9 mendukung dan merealisasikan visi, misi perguruan tinggi serta tujuan utama diselenggarakannya unit perpustakaan. 2. Sebagai kajian yang dapat meningkatkan wawasan pengetahuan perpustakaan melalui penelitian tentang gedung perpustakaan dari kajian fungsi dan budaya/simbol. 3. Dapat menyumbang masukan bahan penelitian selanjutnya pada kajian tentang gedung perpustakaan perguruan tinggi khususnya dan perpustakaan pada umumnya. 4. Menambah khasanah penelitian di bidang ilmu perpustakaan 1.5.Batasan Penelitian Penelitian ini dibatasi pada tema penelitian tentang studi kasus gedung dan tata ruang perpustakaan STAIN Purwokerto. Kompetensi dari kajian ini adalah masalah-masalah mengenai nilai kegunaan atau fungsi gedung perpustakaan menurut pemustaka serta bagaimana mereka memaknainya dari sudut pandang budaya komunitas.
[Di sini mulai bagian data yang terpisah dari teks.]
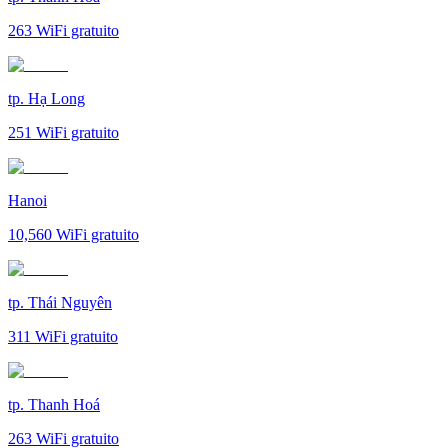
263
WiFi gratuito
tp. Hạ Long
251
WiFi gratuito
Hanoi
10,560
WiFi gratuito
tp. Thái Nguyên
311
WiFi gratuito
tp. Thanh Hoá
263
WiFi gratuito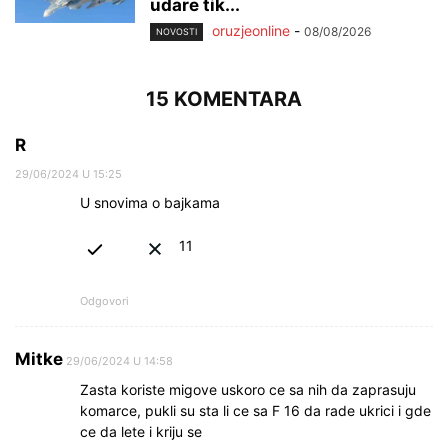
udare tik...
oruzjeonline
-
08/08/2026
NOVOSTI
15 KOMENTARA
R
29/06/2024 U 15:25
U snovima o bajkama
11
Odgovori
Mitke
29/06/2024 U 14:58
Zasta koriste migove uskoro ce sa nih da zaprasuju
komarce, pukli su sta li ce sa F 16 da rade ukrici i gde
ce da lete i kriju se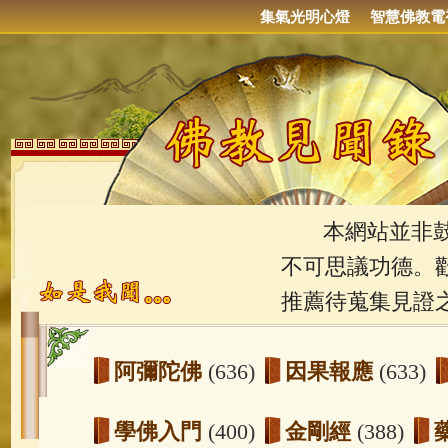
集氣光明心燈
智慧佛教電
本網站並非鼓吹
不可思議功德。
推薦待蒐集見證
阿彌陀佛
(636)
因果報應
(633)
學佛入門
(400)
金剛經
(388)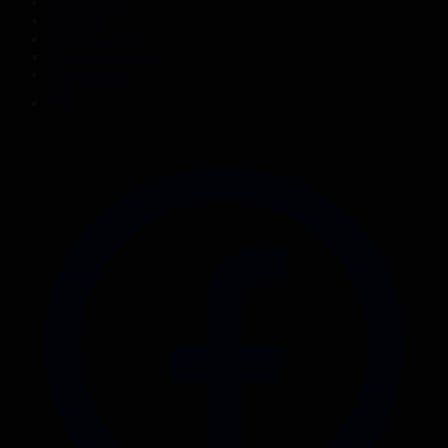
Жаңалықтар
Жобалар
Телехикаялар
Мультсериалдар
Видеоархив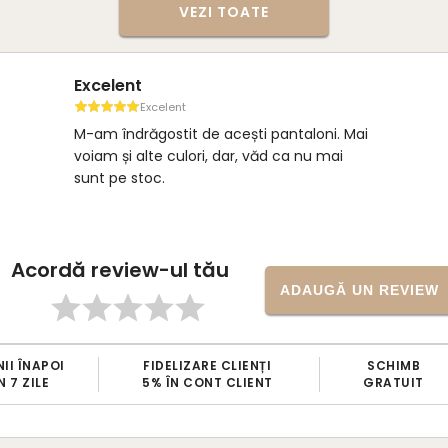
VEZI TOATE
Excelent
Excelent
M-am îndrăgostit de acești pantaloni. Mai
voiam și alte culori, dar, văd ca nu mai
sunt pe stoc.
Acordă review-ul tău
ADAUGĂ UN REVIEW
II ÎNAPOI
FIDELIZARE CLIENȚI
SCHIMB
N 7 ZILE
5% ÎN CONT CLIENT
GRATUIT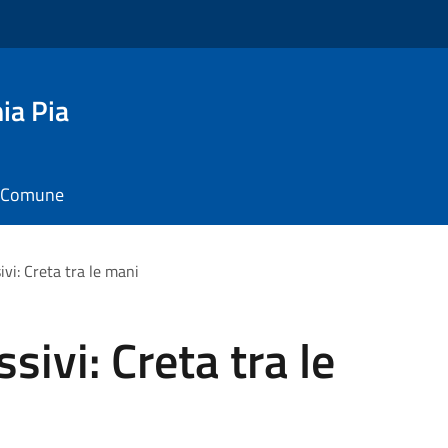
ia Pia
il Comune
ivi: Creta tra le mani
sivi: Creta tra le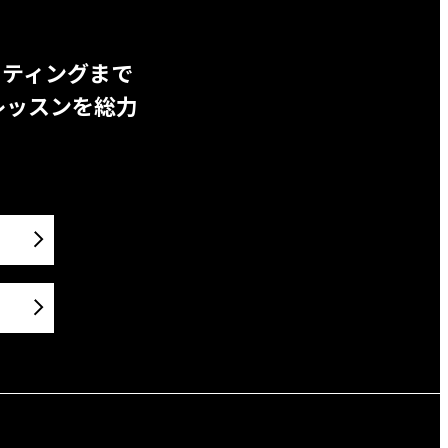
ッティングまで
レッスンを総力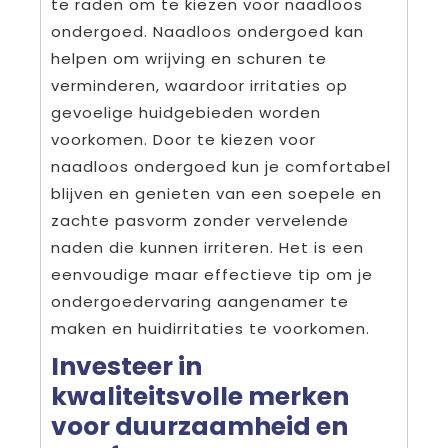
te raden om te kiezen voor naadloos
ondergoed. Naadloos ondergoed kan
helpen om wrijving en schuren te
verminderen, waardoor irritaties op
gevoelige huidgebieden worden
voorkomen. Door te kiezen voor
naadloos ondergoed kun je comfortabel
blijven en genieten van een soepele en
zachte pasvorm zonder vervelende
naden die kunnen irriteren. Het is een
eenvoudige maar effectieve tip om je
ondergoedervaring aangenamer te
maken en huidirritaties te voorkomen.
Investeer in
kwaliteitsvolle merken
voor duurzaamheid en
Sudut pandang fungsi, akan mengkaitkan masalah-masalah yang berhubungan dengan gedung dari sisi arsitektural seperti tata letak bangunan, bentuk, tata ruang, perabot dan mebeler, suhu ruang, pencahayaan, desain, dekorasi. Sedangkan sudut budaya merupakan pemahaman terhadap harapanharapan, kepercayaan yang terungkap melalui ciri-ciri tertentu sebagai bagian dari simbol identitas masyarakat Pemustaka, melalui pemahaman terhadap asumsi dasar, nilai dan norma yang berlaku, serta perwujudannya dalam bentuk fakta baik fisik, perilaku serta ungkapan verbal. 1.6.Asumsi Asumsinya dalam penelitian ini adalah : "Kualitas gedung perpustakaan berkaitan dengan fungsinya dalam memenuhi kebutuhan dan kesesuaiannya dengan nilai/identitas budaya masyarakat pemustaka yang terungkap dalam makna-makna simbolik."